** start of Source **

Description
A comforting baked ziti layered with three cheeses—ricotta, mozzarella, and Parmesan—baked in a flavorful marinara until bubbly and golden.
Ingredients
Units
Scale
- 12 oz ziti (or penne)
- 2 cups marinara sauce
- 1 cup ricotta cheese
- 1 1/2 cups shredded mozzarella cheese
- 1/2 cup grated Parmesan cheese
- 1 egg (optional, for creamy ricotta layer)
- 2 cloves garlic, minced
- 1 Tbsp olive oil
- 1/2 tsp dried oregano
- 1/2 tsp dried basil
- Salt and black pepper, to taste
- Fresh basil or parsley, chopped (for garnish)
Instructions
- Preheat oven to 375°F (190°C). Grease a 9×13″ baking dish.
- Cook ziti in salted boiling water until al dente; drain and toss with olive oil to prevent sticking.
- In a bowl, mix ricotta, egg (if using), half the Parmesan, oregano, basil, salt, and pepper.
- Sauté garlic in a bit of olive oil until fragrant, then stir into marinara sauce.
- In the baking dish, spread a thin layer of marinara.
- Layer half the ziti, dot with half the ricotta mixture, sprinkle with ½ cup mozzarella.
- Add another layer of sauce, then remaining ziti, ricotta mixture, and top with remaining sauce.
- Sprinkle with remaining mozzarella and Parmesan cheese.
- Bake uncovered for 20–25 minutes until cheese is melted and bubbling.

** end of Source **

Answer these from the baked ziti recipe, one per line:
1. What oven temperature in Fahrenheit does it call for?
2. How much ricotta cheese goes in?
3. For how long is the dish baked uncovered?
The material after this is separate from the baked ziti recipe.

** start of Provided data **

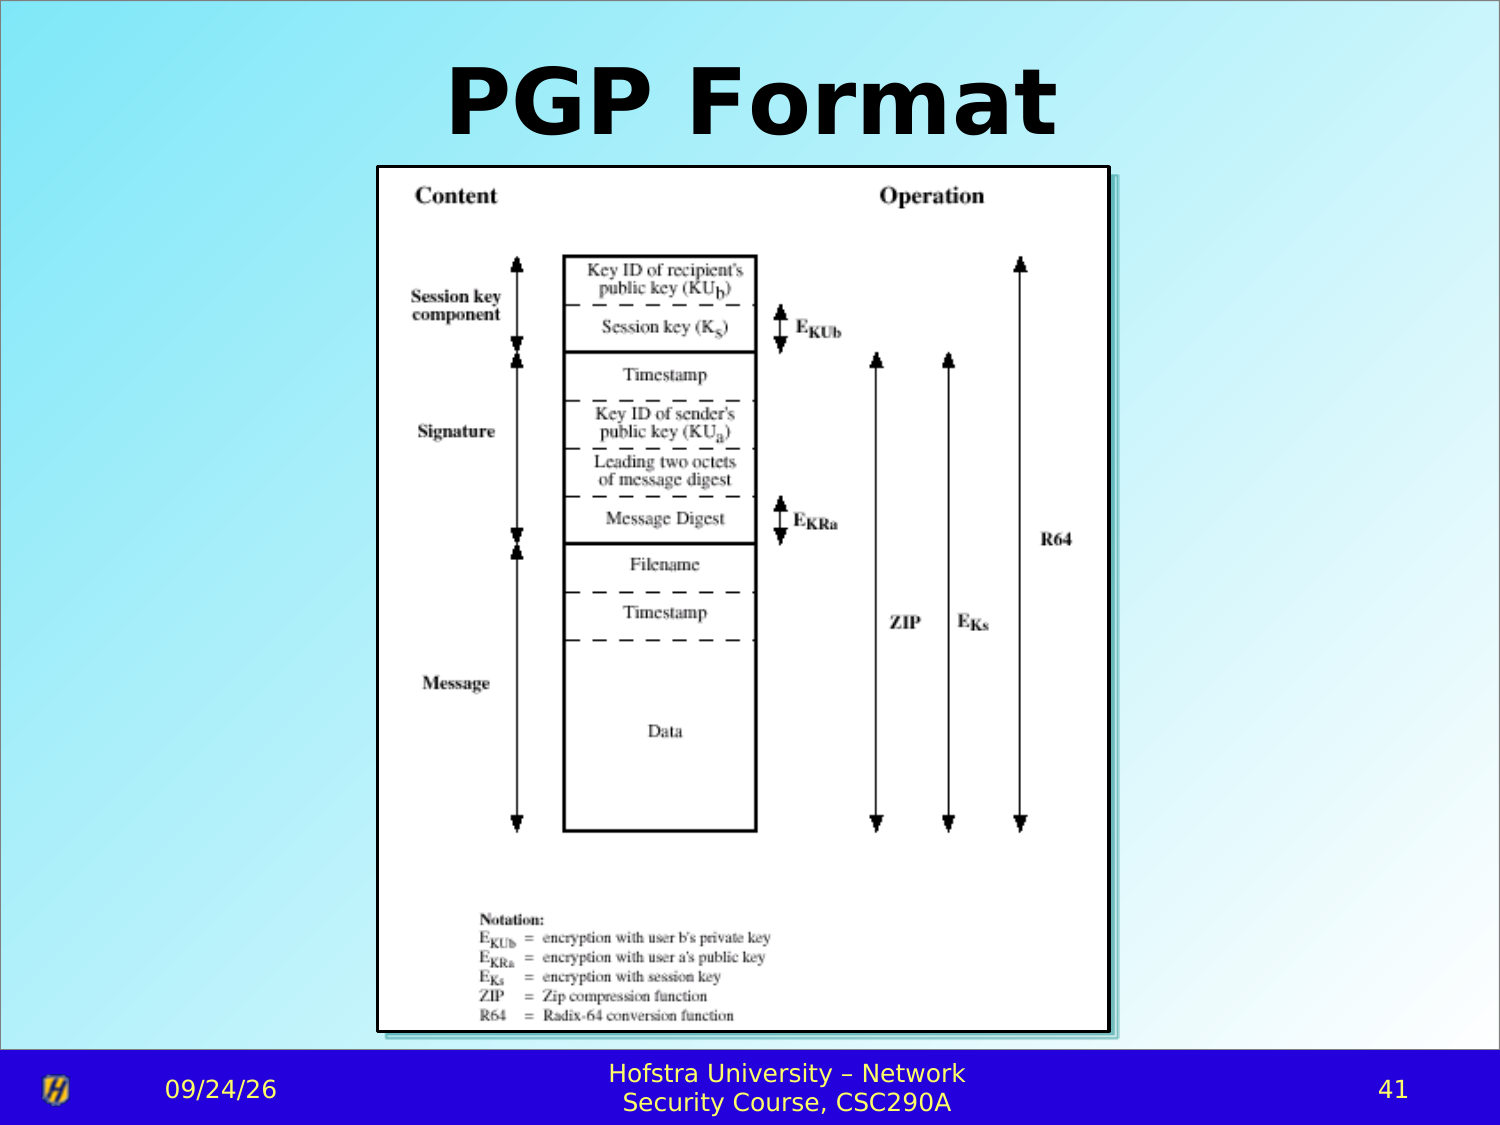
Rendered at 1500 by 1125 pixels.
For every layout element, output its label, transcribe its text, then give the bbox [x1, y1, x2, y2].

title PGP Format [112, 38, 1391, 164]
picture [37, 1072, 76, 1110]
picture [378, 168, 1108, 1030]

** end of Provided data **

## [Correct output]
1. 375°F
2. 1 cup
3. 20–25 minutes